_WRITTEN TASK_
Only the text of the records belongs in the answer, copied exactly and without pictures.
START EXERCISE MATERIALS
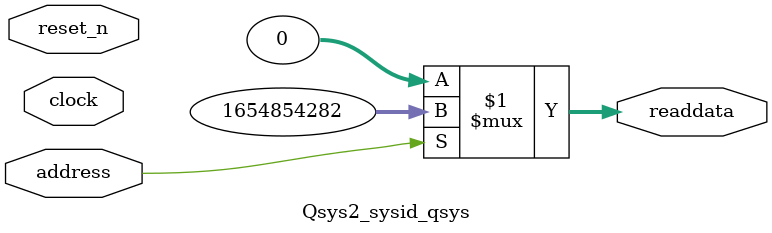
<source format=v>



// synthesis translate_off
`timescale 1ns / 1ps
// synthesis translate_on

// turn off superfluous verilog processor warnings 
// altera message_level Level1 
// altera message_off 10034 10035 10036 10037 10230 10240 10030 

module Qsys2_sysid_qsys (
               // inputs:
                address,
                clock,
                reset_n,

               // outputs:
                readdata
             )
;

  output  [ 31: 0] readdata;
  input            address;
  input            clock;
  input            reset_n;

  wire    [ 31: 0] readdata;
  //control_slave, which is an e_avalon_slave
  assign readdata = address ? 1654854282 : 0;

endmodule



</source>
END EXERCISE MATERIALS
_ANSWER TO THIS PROBLEM_
<source format=v>



// synthesis translate_off
`timescale 1ns / 1ps
// synthesis translate_on

// turn off superfluous verilog processor warnings 
// altera message_level Level1 
// altera message_off 10034 10035 10036 10037 10230 10240 10030 

module Qsys2_sysid_qsys (
               // inputs:
                address,
                clock,
                reset_n,

               // outputs:
                readdata
             )
;

  output  [ 31: 0] readdata;
  input            address;
  input            clock;
  input            reset_n;

  wire    [ 31: 0] readdata;
  //control_slave, which is an e_avalon_slave
  assign readdata = address ? 1654854282 : 0;

endmodule



</source>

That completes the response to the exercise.